The doors were taken off, a new set was purchased – which must have cost a fair bit - and then the top of the doors was removed to create the open-top.
Losee’s MM Enzo was under loan a couple of times to Road And Track magazine also in the first years when they racked up thousands of miles with the supercar.
The MM Enzo: 90,000 Miles And Still Going Strong
Following its stint with the magazine, the car was present at various events which culminated in an appearance in 2006 at the Utah Highway Patrol’s Fast Pass charity event where it was crashed by Losee.
At 206 mph the driver and car lost control and went airborne before the Ferrari was left strewn across the desert and left in a heap of metal.
Luckily, the driver was all in one piece, albeit severely injured, and managed to recover, then rebuilt the MM Enzo with two turbochargers added to raise power to more than 800 hp.
Today we can see the car being reported on as it climbs in mileage where currently it is passing 90,000 miles in style, with no discernable fatigue from the Italian thoroughbred.
All of this proves that mechanical unreliability and constant repairs are not necessarily part-and-parcel with owning a Ferrari or indeed a supercar in general.

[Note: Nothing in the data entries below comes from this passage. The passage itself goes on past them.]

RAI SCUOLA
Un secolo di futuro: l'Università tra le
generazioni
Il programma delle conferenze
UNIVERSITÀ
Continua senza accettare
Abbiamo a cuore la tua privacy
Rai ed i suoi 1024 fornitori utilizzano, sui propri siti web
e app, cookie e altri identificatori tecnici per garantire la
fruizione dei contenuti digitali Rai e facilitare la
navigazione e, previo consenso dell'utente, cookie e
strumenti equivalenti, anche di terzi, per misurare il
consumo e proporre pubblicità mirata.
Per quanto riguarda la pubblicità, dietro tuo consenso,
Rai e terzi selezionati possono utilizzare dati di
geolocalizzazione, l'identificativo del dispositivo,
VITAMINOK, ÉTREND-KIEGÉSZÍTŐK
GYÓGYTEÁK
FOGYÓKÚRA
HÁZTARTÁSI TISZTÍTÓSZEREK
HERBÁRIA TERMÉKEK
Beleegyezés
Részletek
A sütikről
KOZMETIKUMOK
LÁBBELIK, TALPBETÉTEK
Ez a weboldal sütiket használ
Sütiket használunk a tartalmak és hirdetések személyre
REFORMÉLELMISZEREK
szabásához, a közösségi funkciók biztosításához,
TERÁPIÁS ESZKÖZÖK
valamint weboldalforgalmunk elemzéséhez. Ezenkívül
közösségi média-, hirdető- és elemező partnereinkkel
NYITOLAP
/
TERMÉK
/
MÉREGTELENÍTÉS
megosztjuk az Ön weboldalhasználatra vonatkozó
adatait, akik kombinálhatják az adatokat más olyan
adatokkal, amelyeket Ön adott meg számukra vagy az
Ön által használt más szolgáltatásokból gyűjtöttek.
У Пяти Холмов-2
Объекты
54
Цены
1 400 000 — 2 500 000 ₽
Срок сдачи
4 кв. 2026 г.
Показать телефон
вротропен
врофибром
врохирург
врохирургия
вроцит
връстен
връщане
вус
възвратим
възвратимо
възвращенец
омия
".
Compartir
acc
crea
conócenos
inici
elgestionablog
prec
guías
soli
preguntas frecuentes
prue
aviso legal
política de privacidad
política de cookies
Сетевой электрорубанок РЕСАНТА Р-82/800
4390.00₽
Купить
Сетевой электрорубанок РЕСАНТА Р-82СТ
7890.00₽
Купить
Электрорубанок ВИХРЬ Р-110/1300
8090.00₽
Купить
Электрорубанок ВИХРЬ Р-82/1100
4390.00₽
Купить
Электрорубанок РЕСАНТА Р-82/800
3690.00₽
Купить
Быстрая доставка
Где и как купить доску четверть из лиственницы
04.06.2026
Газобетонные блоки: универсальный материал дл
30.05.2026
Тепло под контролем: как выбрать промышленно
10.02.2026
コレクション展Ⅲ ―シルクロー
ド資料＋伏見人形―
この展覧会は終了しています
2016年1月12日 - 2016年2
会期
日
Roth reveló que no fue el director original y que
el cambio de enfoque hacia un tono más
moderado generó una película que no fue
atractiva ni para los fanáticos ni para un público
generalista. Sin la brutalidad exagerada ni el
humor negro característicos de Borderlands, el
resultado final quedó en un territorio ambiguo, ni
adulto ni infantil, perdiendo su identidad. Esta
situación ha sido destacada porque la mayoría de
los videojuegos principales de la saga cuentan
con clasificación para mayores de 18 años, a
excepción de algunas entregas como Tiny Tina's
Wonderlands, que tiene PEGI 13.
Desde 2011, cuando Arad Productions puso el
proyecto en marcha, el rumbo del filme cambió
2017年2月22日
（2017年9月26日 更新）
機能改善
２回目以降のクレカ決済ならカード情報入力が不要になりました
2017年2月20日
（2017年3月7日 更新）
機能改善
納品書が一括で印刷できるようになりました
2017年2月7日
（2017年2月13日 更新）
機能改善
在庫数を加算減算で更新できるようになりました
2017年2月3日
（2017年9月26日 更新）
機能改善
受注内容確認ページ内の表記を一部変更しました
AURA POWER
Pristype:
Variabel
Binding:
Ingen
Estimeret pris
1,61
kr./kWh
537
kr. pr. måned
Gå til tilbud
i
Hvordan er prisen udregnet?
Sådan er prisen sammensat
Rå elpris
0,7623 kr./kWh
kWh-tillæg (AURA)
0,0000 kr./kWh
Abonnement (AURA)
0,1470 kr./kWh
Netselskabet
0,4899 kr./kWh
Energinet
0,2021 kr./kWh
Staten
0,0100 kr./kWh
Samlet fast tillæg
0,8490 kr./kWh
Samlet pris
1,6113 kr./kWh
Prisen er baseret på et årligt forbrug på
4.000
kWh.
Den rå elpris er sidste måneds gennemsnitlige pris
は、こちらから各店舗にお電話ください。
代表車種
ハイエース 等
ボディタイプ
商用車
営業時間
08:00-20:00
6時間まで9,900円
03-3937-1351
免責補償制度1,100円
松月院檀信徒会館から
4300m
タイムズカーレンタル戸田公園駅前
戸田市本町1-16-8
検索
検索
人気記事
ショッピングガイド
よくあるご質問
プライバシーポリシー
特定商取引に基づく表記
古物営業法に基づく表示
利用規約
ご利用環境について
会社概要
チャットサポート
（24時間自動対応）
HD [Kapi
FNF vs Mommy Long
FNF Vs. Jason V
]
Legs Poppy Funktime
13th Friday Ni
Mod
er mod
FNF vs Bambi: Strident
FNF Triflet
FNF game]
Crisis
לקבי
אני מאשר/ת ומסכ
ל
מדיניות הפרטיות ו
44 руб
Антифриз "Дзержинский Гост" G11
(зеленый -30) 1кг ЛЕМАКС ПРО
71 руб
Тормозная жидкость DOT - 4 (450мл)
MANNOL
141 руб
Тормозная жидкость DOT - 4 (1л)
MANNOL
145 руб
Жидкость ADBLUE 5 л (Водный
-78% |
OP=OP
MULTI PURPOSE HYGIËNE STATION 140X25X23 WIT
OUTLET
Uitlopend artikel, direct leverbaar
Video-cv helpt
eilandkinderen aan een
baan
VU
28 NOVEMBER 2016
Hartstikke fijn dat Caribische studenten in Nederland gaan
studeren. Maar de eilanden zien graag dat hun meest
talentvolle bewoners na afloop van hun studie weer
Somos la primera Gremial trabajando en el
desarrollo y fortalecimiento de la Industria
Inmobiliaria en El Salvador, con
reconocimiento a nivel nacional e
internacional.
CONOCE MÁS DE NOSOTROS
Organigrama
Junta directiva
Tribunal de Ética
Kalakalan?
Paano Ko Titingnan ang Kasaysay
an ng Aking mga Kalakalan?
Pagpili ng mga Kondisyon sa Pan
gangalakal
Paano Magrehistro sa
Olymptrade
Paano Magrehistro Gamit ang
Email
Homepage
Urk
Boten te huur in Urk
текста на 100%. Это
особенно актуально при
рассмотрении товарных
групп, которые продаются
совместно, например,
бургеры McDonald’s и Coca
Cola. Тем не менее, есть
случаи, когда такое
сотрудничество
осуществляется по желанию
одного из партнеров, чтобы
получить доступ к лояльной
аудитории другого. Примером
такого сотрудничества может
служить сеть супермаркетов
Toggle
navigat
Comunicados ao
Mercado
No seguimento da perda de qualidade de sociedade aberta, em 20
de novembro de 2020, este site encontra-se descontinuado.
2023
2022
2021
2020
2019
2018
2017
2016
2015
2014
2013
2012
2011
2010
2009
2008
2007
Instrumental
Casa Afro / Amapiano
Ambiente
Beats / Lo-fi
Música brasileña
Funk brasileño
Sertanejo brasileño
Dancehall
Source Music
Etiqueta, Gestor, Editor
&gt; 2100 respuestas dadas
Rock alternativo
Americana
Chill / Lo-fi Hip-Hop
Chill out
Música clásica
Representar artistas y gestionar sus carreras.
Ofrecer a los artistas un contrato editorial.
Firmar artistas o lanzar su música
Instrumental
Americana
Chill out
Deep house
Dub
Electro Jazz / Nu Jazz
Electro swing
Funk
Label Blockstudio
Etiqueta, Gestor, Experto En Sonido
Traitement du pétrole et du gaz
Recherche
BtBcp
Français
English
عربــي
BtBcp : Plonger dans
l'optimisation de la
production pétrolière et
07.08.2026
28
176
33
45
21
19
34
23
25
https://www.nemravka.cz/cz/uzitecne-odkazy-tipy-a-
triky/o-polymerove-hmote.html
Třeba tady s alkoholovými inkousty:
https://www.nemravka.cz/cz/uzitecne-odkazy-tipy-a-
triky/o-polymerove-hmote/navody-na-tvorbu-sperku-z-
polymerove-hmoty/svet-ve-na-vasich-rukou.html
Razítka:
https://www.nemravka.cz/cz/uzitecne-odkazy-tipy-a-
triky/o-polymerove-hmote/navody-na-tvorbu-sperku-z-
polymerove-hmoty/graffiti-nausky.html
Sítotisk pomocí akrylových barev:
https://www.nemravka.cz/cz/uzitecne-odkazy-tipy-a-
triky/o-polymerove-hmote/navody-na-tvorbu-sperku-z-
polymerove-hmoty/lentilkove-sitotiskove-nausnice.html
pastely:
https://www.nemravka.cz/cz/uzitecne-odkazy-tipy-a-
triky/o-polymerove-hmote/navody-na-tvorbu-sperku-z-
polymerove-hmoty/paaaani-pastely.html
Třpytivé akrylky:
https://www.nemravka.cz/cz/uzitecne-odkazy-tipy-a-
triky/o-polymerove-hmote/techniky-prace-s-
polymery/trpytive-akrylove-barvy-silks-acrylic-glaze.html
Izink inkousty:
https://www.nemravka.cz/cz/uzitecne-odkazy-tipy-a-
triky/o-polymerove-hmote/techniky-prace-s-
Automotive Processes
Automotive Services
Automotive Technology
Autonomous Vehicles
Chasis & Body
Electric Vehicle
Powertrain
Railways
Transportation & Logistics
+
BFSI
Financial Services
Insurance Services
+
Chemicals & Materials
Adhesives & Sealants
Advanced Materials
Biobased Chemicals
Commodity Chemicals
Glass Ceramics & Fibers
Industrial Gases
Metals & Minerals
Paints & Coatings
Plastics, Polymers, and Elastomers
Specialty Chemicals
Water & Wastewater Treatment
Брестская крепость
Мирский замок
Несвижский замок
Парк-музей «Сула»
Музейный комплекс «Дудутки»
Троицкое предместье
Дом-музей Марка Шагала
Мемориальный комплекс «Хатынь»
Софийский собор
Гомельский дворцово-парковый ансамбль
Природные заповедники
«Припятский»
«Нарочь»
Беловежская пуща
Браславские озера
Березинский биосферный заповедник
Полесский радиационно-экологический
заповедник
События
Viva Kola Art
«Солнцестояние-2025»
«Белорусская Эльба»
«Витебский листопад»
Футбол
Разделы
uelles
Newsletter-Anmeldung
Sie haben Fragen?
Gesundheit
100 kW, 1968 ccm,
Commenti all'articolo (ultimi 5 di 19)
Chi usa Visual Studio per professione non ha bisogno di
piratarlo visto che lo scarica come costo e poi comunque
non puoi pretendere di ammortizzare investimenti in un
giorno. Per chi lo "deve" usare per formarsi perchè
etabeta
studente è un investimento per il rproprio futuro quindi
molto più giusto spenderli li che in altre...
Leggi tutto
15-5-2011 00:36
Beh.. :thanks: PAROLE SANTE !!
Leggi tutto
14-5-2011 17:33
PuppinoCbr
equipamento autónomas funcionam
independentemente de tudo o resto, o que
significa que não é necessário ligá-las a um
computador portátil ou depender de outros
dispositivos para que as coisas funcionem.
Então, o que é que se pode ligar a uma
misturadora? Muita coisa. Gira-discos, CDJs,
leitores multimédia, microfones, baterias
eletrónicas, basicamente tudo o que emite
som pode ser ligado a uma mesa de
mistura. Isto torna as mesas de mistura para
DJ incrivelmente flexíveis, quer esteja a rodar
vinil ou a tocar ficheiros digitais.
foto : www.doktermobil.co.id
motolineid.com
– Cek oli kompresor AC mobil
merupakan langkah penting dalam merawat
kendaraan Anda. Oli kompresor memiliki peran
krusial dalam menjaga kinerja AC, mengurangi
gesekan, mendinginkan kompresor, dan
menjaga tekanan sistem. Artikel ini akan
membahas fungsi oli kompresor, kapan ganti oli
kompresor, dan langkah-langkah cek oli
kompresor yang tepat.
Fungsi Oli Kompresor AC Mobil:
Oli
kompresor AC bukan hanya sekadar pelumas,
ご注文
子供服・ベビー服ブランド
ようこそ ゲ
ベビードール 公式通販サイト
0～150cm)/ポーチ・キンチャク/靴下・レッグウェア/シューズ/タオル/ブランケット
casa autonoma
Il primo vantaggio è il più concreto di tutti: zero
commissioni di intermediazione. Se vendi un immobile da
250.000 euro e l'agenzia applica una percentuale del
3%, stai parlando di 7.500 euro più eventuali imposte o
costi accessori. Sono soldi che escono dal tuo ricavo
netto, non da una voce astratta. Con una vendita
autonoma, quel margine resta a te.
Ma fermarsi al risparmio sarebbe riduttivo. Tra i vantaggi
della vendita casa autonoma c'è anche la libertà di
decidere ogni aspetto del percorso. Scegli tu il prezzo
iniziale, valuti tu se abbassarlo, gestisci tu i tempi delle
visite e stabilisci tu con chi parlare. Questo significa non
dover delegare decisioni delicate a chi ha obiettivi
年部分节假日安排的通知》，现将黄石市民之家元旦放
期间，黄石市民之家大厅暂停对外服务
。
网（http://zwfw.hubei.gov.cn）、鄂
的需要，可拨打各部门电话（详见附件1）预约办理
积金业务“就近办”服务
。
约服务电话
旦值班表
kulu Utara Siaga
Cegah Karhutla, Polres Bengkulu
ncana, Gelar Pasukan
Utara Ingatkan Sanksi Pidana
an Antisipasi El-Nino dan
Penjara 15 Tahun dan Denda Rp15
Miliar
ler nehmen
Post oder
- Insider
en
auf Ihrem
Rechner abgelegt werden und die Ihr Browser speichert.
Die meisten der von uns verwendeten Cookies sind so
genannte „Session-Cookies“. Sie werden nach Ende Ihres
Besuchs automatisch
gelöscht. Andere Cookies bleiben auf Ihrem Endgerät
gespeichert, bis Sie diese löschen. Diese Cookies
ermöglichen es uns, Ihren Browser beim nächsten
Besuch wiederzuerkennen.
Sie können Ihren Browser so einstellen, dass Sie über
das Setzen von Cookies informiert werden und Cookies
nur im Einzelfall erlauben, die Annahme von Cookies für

Of course, having the pot of money to keep it maintained and in good fettle is essential, but it looks like the Ferrari engine is pretty robust.
The best thing about this story is the knowledge that at least one supercar is being used regularly and not kept in a storage lock-up – there are few things more appealing than a dirty, dusty 6-liter V12 Ferrari hypercar with a long and eventful history.